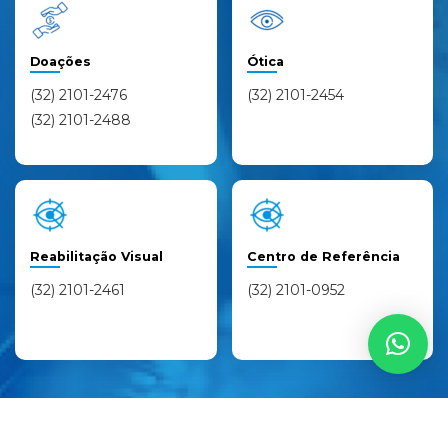
Doações
Ótica
(32) 2101-2476
(32) 2101-2454
(32) 2101-2488
Reabilitação Visual
Centro de Referência
(32) 2101-2461
(32) 2101-0952
©
Associação dos Cegos
- Todos os direitos reservados
Desenvolvido por
I2W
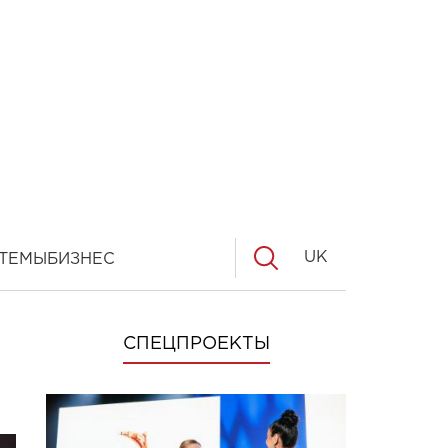
UK
ТЕМЫ
БИЗНЕС
СПЕЦПРОЕКТЫ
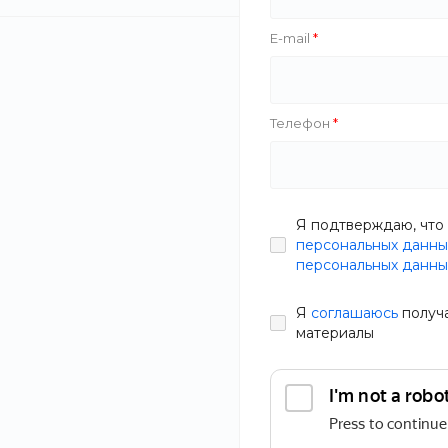
E-mail
Телефон
Я подтверждаю, что 
персональных данны
персональных данны
Я
соглашаюсь
получ
материалы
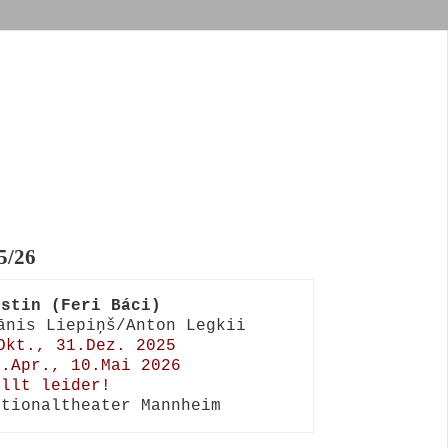
5/26
rstin (Feri Báci)
Okt., 31.Dez. 2025

.Apr., 10.Mai 2026 

ällt leider!
ationaltheater Mannheim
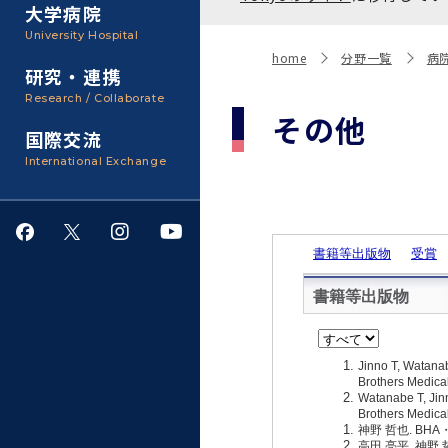
聴講生・科目等履修生およ
大学病院
び大学院研究生募集
大学院医歯学総合研究科
広報誌・刊行物
事務部
University Hospital
入学料・授業料・奨学金
home
分野一覧
病
研究・連携
大学院保健衛生学研究科
大学の計画と評価
Research / Collaborate
その他
国際交流
四大学連合
学生生活サポート
International Exchange
情報公開・個人情報
就職・キャリア支援
サークル・学園祭
施設利用
ダイバーシティ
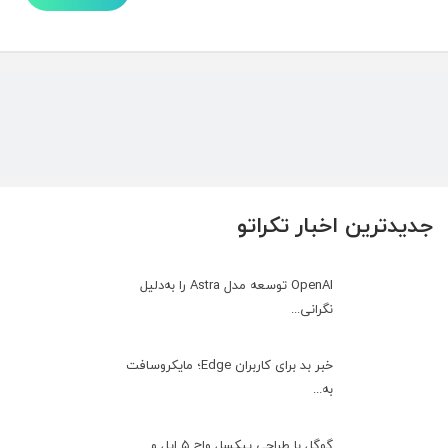
جدیدترین اخبار تکراتو
OpenAI توسعه مدل Astra را به‌دلیل
نگرانی...
خبر بد برای کاربران Edge؛ مایکروسافت
به‌...
گوگل با طراحی پیکسل واچ ۵ اپل و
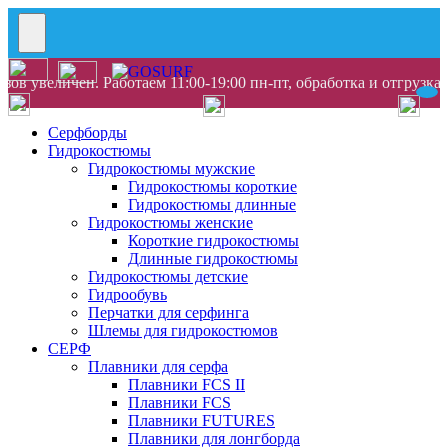
ов увеличен. Работаем 11:00-19:00 пн-пт, обработка и отгрузка
Серфборды
Гидрокостюмы
Гидрокостюмы мужские
Гидрокостюмы короткие
Гидрокостюмы длинные
Гидрокостюмы женские
Короткие гидрокостюмы
Длинные гидрокостюмы
Гидрокостюмы детские
Гидрообувь
Перчатки для серфинга
Шлемы для гидрокостюмов
СЕРФ
Плавники для серфа
Плавники FCS II
Плавники FCS
Плавники FUTURES
Плавники для лонгборда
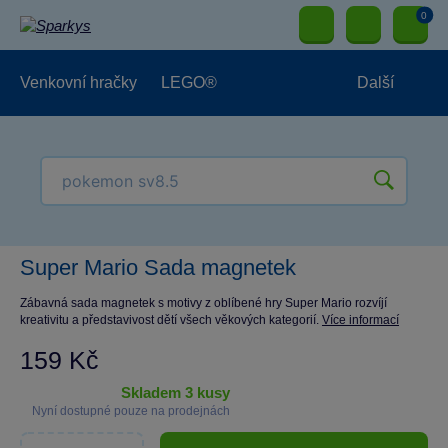
0
Venkovní hračky
LEGO®
Další
Pro kluky
Pro holky
Pro nejmenší
NOVINKY
Super Mario Sada magnetek
Zábavná sada magnetek s motivy z oblíbené hry Super Mario rozvíjí
kreativitu a představivost dětí všech věkových kategorií.
Více informací
159 Kč
skladem 3 kusy
Nyní dostupné pouze na prodejnách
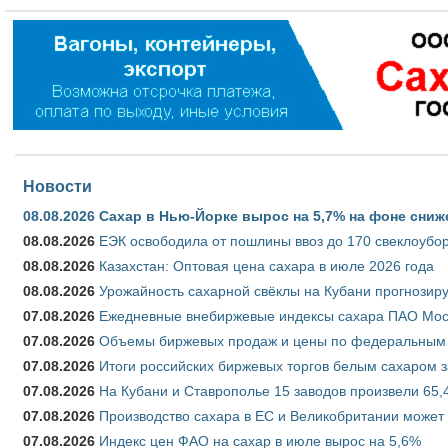
Новости
08.08.2026
Сахар в Нью-Йорке вырос на 5,7% на фоне сниж
08.08.2026
ЕЭК освободила от пошлины ввоз до 170 свеклоубо
08.08.2026
Казахстан: Оптовая цена сахара в июле 2026 года
08.08.2026
Урожайность сахарной свёклы на Кубани прогнозируе
07.08.2026
Ежедневные внебиржевые индексы сахара ПАО Моско
07.08.2026
Объемы биржевых продаж и цены по федеральным ок
07.08.2026
Итоги российских биржевых торгов белым сахаром за
07.08.2026
На Кубани и Ставрополье 15 заводов произвели 65,4
07.08.2026
Производство сахара в ЕС и Великобритании может 
07.08.2026
Индекс цен ФАО на сахар в июле вырос на 5,6%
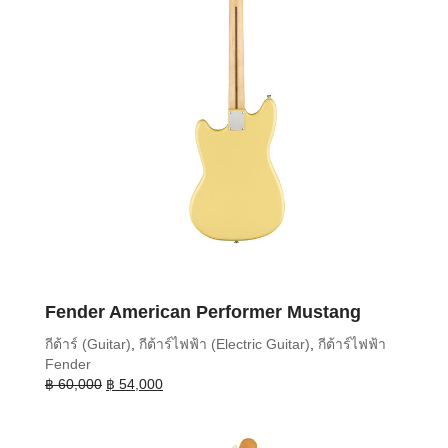
Fender American Performer Mustang
กีต้าร์ (Guitar)
,
กีต้าร์ไฟฟ้า (Electric Guitar)
,
กีต้าร์ไฟฟ้า
Fender
Original
Current
฿
60,000
฿
54,000
price
price
was:
is:
฿ 60,000.
฿ 54,000.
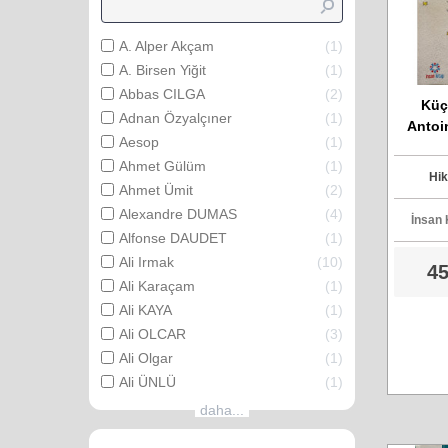
A. Alper Akçam
1
A. Birsen Yiğit
1
Abbas CILGA
2
Küç
Adnan Özyalçıner
1
Antoi
Aesop
1
Ahmet Gülüm
1
Hik
Ahmet Ümit
2
Alexandre DUMAS
4
İnsan 
Alfonse DAUDET
1
Ali Irmak
10
45
Ali Karaçam
1
Ali KAYA
1
Ali OLCAR
3
Ali Olgar
1
Ali ÜNLÜ
1
daha...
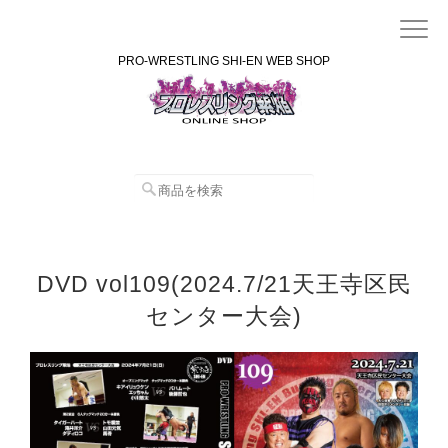
PRO-WRESTLING SHI-EN WEB SHOP
DVD vol109(2024.7/21天王寺区民
センター大会)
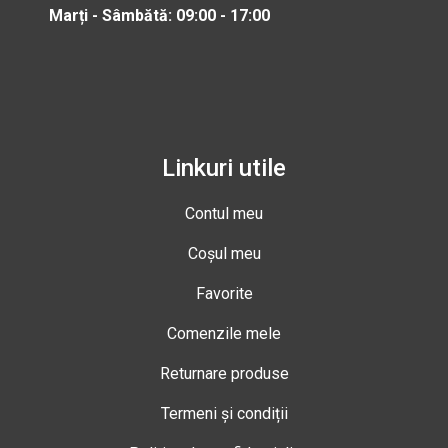
Marți - Sâmbătă: 09:00 - 17:00
Linkuri utile
Contul meu
Coșul meu
Favorite
Comenzile mele
Returnare produse
Termeni și condiții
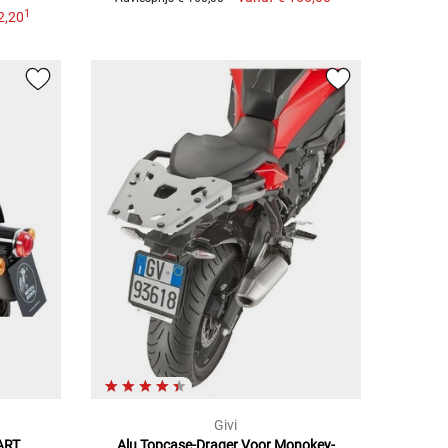
1
2,20
Givi
ART
Alu Topcase-Drager Voor Monokey-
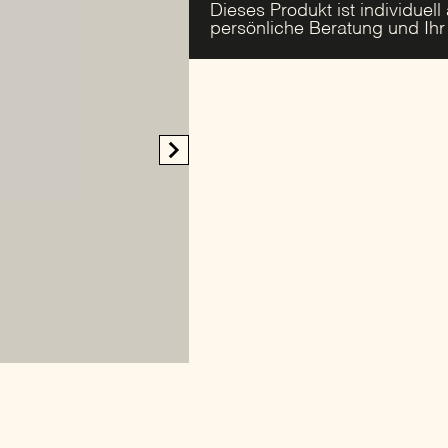
Dieses Produkt ist individuell
persönliche Beratung und Ih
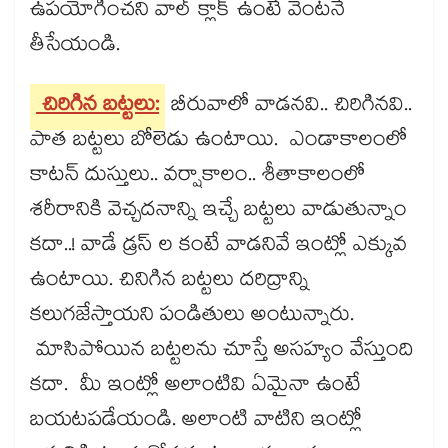
ఉపయోగించని వాల్​ క్లాక్​ ఉంటే వెంటనే
తీసేయండి.
చిరిగిన బట్టలు:
బీరువాలో వాడనవి.. చిరిగినవి..
పాత బట్టలు బోలెడు ఉంటాయి. ఎండాకాలంలో
కాటన్​ దుస్తులు.. వర్షాకాలం.. శీతాకాలంలో
శరీరానికి వెచ్చదనాన్ని ఇచ్చే బట్టలు వాడుతున్నాం
కదా..! వాడే డ్రస్​ ల కంటే వాడనివే ఇంట్లో ఎక్కువ
ఉంటాయి. చినిగిన బట్టలు దరిద్రాన్ని
కలుగజేస్తాయని పండితులు అంటున్నారు.
మాసిపోయిన బట్టలను చూస్తే అసహ్యం వేస్తుంది
కదా. మీ ఇంట్లో అలాంటివి ఏమైనా ఉంటే
బయటపడేయండి. అలాంటి వాటిని ఇంట్లో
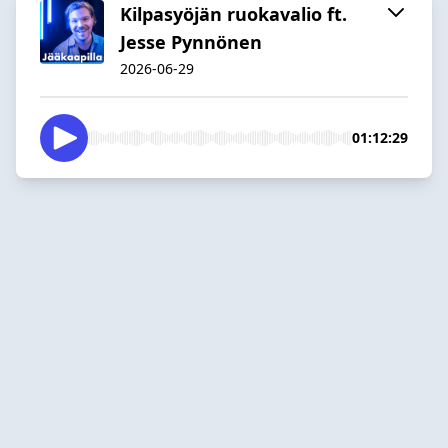
Kilpasyöjän ruokavalio ft.
Jesse Pynnönen
2026-06-29
01:12:29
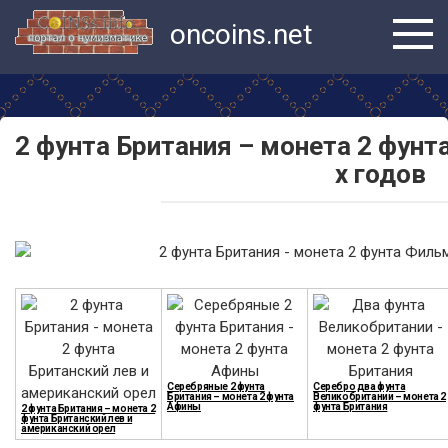
Перейти
oncoins.net
к
контенту
2 фунта Британия – монета 2 фунт
х годов
Серебряные 2 фунта
Серебро два фунта
Британия – монета 2 фунта
Великобритании – монета 2
Афины
фунта Британия
2 фунта Британия – монета 2
фунта Британский лев и
американский орел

★ ★ ★ ★ ★

## Directions for this task
You need to restate all of the entries above exactly and leave the pictures behind.

## Worked solution
Doações
Ótica
(32) 2101-2476
(32) 2101-2454
(32) 2101-2488
Reabilitação Visual
Centro de Referência
(32) 2101-2461
(32) 2101-0952
©
Associação dos Cegos
- Todos os direitos reservados
Desenvolvido por
I2W
UK
ТЕМЫ
БИЗНЕС
СПЕЦПРОЕКТЫ
E-mail
Телефон
Я подтверждаю, что 
персональных данны
персональных данны
Я
соглашаюсь
получ
материалы
5/26
rstin (Feri Báci)
Okt., 31.Dez. 2025

.Apr., 10.Mai 2026 

ällt leider!
ationaltheater Mannheim
聴講生・科目等履修生およ
大学病院
び大学院研究生募集
大学院医歯学総合研究科
広報誌・刊行物
事務部
University Hospital
入学料・授業料・奨学金
home
分野一覧
病
研究・連携
大学院保健衛生学研究科
大学の計画と評価
Research / Collaborate
その他
国際交流
四大学連合
学生生活サポート
International Exchange
情報公開・個人情報
就職・キャリア支援
サークル・学園祭
施設利用
ダイバーシティ
جدیدترین اخبار تکراتو
OpenAI توسعه مدل Astra را به‌دلیل
نگرانی...
خبر بد برای کاربران Edge؛ مایکروسافت
به‌...
گوگل با طراحی پیکسل واچ ۵ اپل و
ов увеличен. Работаем 11:00-19:00 пн-пт, обработка и отгрузка
Серфборды
Гидрокостюмы
Гидрокостюмы мужские
Гидрокостюмы короткие
Гидрокостюмы длинные
Гидрокостюмы женские
Короткие гидрокостюмы
Длинные гидрокостюмы
Гидрокостюмы детские
Гидрообувь
Перчатки для серфинга
Шлемы для гидрокостюмов
СЕРФ
Плавники для серфа
Плавники FCS II
Плавники FCS
Плавники FUTURES
Плавники для лонгборда
0
Venkovní hračky
LEGO®
Další
Pro kluky
Pro holky
Pro nejmenší
NOVINKY
Super Mario Sada magnetek
Zábavná sada magnetek s motivy z oblíbené hry Super Mario rozvíjí
kreativitu a představivost dětí všech věkových kategorií.
Více informací
159 Kč
skladem 3 kusy
Nyní dostupné pouze na prodejnách
Новости
08.08.2026
Сахар в Нью-Йорке вырос на 5,7% на фоне сниж
08.08.2026
ЕЭК освободила от пошлины ввоз до 170 свеклоубо
08.08.2026
Казахстан: Оптовая цена сахара в июле 2026 года
08.08.2026
Урожайность сахарной свёклы на Кубани прогнозируе
07.08.2026
Ежедневные внебиржевые индексы сахара ПАО Моско
07.08.2026
Объемы биржевых продаж и цены по федеральным ок
07.08.2026
Итоги российских биржевых торгов белым сахаром за
07.08.2026
На Кубани и Ставрополье 15 заводов произвели 65,4
07.08.2026
Производство сахара в ЕС и Великобритании может 
07.08.2026
Индекс цен ФАО на сахар в июле вырос на 5,6%
Fender American Performer Mustang
กีต้าร์ (Guitar)
,
กีต้าร์ไฟฟ้า (Electric Guitar)
,
กีต้าร์ไฟฟ้า
Fender
Original
Current
฿
60,000
฿
54,000
price
price
was:
is:
฿ 60,000.
฿ 54,000.
A. Alper Akçam
1
A. Birsen Yiğit
1
Abbas CILGA
2
Küç
Adnan Özyalçıner
1
Antoi
Aesop
1
Ahmet Gülüm
1
Hik
Ahmet Ümit
2
Alexandre DUMAS
4
İnsan 
Alfonse DAUDET
1
Ali Irmak
10
45
Ali Karaçam
1
Ali KAYA
1
Ali OLCAR
3
Ali Olgar
1
Ali ÜNLÜ
1
daha...
PRO-WRESTLING SHI-EN WEB SHOP
DVD vol109(2024.7/21天王寺区民
センター大会)
Marți - Sâmbătă: 09:00 - 17:00
Linkuri utile
Contul meu
Coșul meu
Favorite
Comenzile mele
Returnare produse
Termeni și condiții
1
2,20
Givi
ART
Alu Topcase-Drager Voor Monokey-
Dieses Produkt ist individuell
persönliche Beratung und Ih
ఉపయోగించని వాల్​ క్లాక్​ ఉంటే వెంటనే
తీసేయండి.
చిరిగిన బట్టలు:
బీరువాలో వాడనవి.. చిరిగినవి..
పాత బట్టలు బోలెడు ఉంటాయి. ఎండాకాలంలో
కాటన్​ దుస్తులు.. వర్షాకాలం.. శీతాకాలంలో
శరీరానికి వెచ్చదనాన్ని ఇచ్చే బట్టలు వాడుతున్నాం
కదా..! వాడే డ్రస్​ ల కంటే వాడనివే ఇంట్లో ఎక్కువ
ఉంటాయి. చినిగిన బట్టలు దరిద్రాన్ని
కలుగజేస్తాయని పండితులు అంటున్నారు.
మాసిపోయిన బట్టలను చూస్తే అసహ్యం వేస్తుంది
కదా. మీ ఇంట్లో అలాంటివి ఏమైనా ఉంటే
బయటపడేయండి. అలాంటి వాటిని ఇంట్లో
Kilpasyöjän ruokavalio ft.
Jesse Pynnönen
2026-06-29
01:12:29
Перейти
oncoins.net
к
контенту
2 фунта Британия – монета 2 фунт
х годов
Серебряные 2 фунта
Серебро два фунта
Британия – монета 2 фунта
Великобритании – монета 2
Афины
фунта Британия
2 фунта Британия – монета 2
фунта Британский лев и
американский орел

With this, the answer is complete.